Unexpected parameter estimates for some data generating processes #130

Closed herbps10 closed 6 months ago

herbps10 commented 7 months ago

Hello, I have a data generating process where it seems like lmtp gives an incorrect effect estimate. For $t = 1, \dots, \tau$, generate exposure variables as $$A_t \sim \mathrm{Categorical}((0, 1, 2, 3), (0.25, 0.25, 0.25, 0.25)).$$ That is, at each timepoint $A_t$ takes one of the values $(0, 1, 2, 3)$ with equal probability. The outcome is given by $$Y \sim \mathrm{Normal}(A_1, 0.01^2).$$

The modified treatment policy is to shift the exposure variable up by 1, within the support of the data: $$d(a) = I[a < 3] * (a + 1) + 3 \cdot I[a = 3].$$

I would expect the true effect estimate to be $0.25 \cdot 1 + 0.25 \cdot 2 + 0.5 \cdot 3 = 2.25.$ However, lmtp gives an estimate of $3$ (reprex included below).

I suspect this is linked to how lmtp estimates the sequential regressions.
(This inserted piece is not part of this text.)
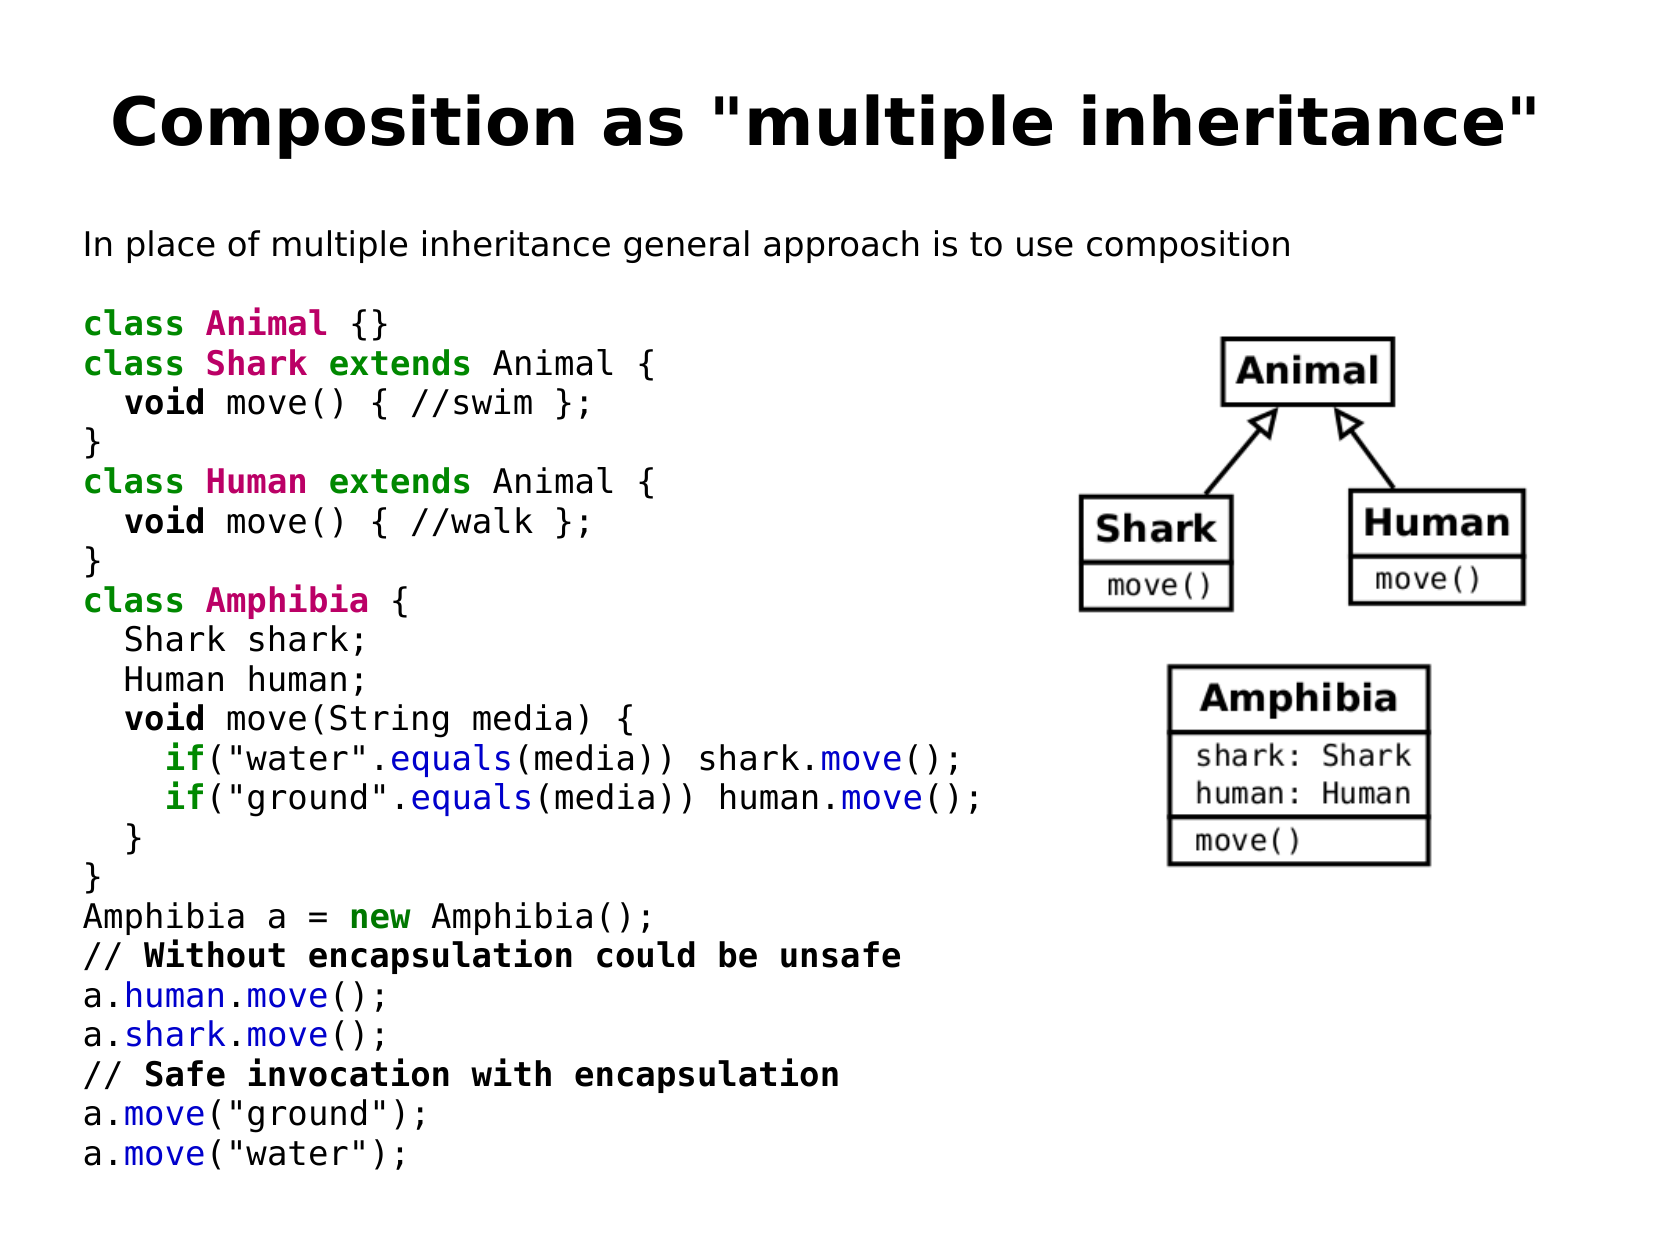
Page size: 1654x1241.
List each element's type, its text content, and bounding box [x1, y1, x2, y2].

picture [1062, 318, 1582, 882]
title Composition as "multiple inheritance" [82, 49, 1571, 195]
list In place of multiple inheritance general approach is to use composition class Animal {} class Shark extends Animal { void move() { //swim }; } class Human extends Animal { void move() { //walk }; } class Amphibia { Shark shark; Human human; void move(String media) { if("water".equals(media)) shark.move(); if("ground".equals(media)) human.move(); } } Amphibia a = new Amphibia(); // Without encapsulation could be unsafe a.human.move(); a.shark.move(); // Safe invocation with encapsulation a.move("ground"); a.move("water"); [82, 225, 1538, 1186]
The relevant code in the tmle.R file is:

m_shifted_train[jt & rt, t] <- bound(SL_predict(fit, shifted$train[jt & rt, vars]), 1e-05)
m_shifted_valid[jv & rv, t] <- bound(SL_predict(fit, shifted$valid[jv & rv, vars]), 1e-05)

Here, the shifted predictions are being generated using a dataset in which every exposure variable has had the modified treatment policy applied to it.

In the LMTP paper, Equation (2) gives the following for the identification result: $$m_t : (a_t, ht) \mapsto E[m{t+1}(A{t+1}^d, H{t+1}) | A_t = a_t, H_t = h_t]$$ and then the final parameter value is given by $$\theta = E[m_1(A_1^d, L_1)].$$ Taken together, this suggests that the shifted predictions should be based on a datasets in which only one exposure variable is shifted at a time (the conditional expectation is conditioned on $A_t = a_t^d, H_t = h_t$, where $h_t$ includes all prior exposures without any modified policy assigned). For the purposes of the reprex given below, this can be achieved in the code in an ad-hoc way by replacing those lines in tmle.R with

# Create a new shifted dataset where only the exposure at time t is intervened on
new_shifted <- natural
new_shifted$train[[paste0("A_", t)]] <- shifted$train[[paste0("A_", t)]]
new_shifted$valid[[paste0("A_", t)]] <- shifted$valid[[paste0("A_", t)]]

m_shifted_train[jt & rt, t] <- bound(SL_predict(fit, new_shifted$train[jt & rt, vars]), 1e-05)
m_shifted_valid[jv & rv, t] <- bound(SL_predict(fit, new_shifted$valid[jv & rv, vars]), 1e-05)

With this modification, in the example below lmtp gives the expected effect estimate.



#> Warning: package 'lmtp' was built under R version 4.2.3

simulate_data <- function(seed, N, tau, tstar = 1) {

  data <- data.frame(id = 1:N)

  for(t in 1:tau) {
    # Time-varying cofounder
    Lt <- paste0("L_", t)
    data[[Lt]] <- rbinom(N, 1, 0.5)

    # Treatment
    At <- paste0("A_", t)
    data[[At]] <- sample(0:3, size = N, replace = TRUE)

  # Outcome
  mu <- data[[paste0("A_", tstar)]]
  data$Y <- rnorm(N, mu, 0.01)


# Expected true effect
mean(c(1, 2, 3, 3))
#> [1] 2.25

tau <- 3
N <- 1e3
tstar <- 1

dat <- simulate_data(153, N, tau, tstar)

a <- paste0("A_", 1:tau)
w <- Map(\(t) paste0("L_", t), 1:tau)
y <- "Y"

learners <- c("SL.mean", "SL.glm", "SL.ranger")

policy <- \(data, trt) {
  ifelse(data[[trt]] == 3, 3, data[[trt]] + 1)

fit <- lmtp_tmle(
  data = dat,
  trt = a,
  time_vary = w,
  outcome = y,
  shift = policy,
  mtp = FALSE,
  learners_outcome = learners,
  learners_trt = learners,
  outcome_type = "continuous",
  folds = 5
#> Loading required package: nnls
#> Warning: package 'nnls' was built under R version 4.2.3
#> Loading required namespace: ranger

#> LMTP Estimator: TMLE
#> Trt. Policy: (policy)
#> Population intervention estimate

#> Estimate: 3.0024

#> Std. error: 2e-04

#> 95% CI: (3.0019, 3.0028)

Created on 2024-02-28 with reprex v2.1.0

nt-williams commented 6 months ago

@herbps10 Thanks for identifying this bug! I've merged a fix for it.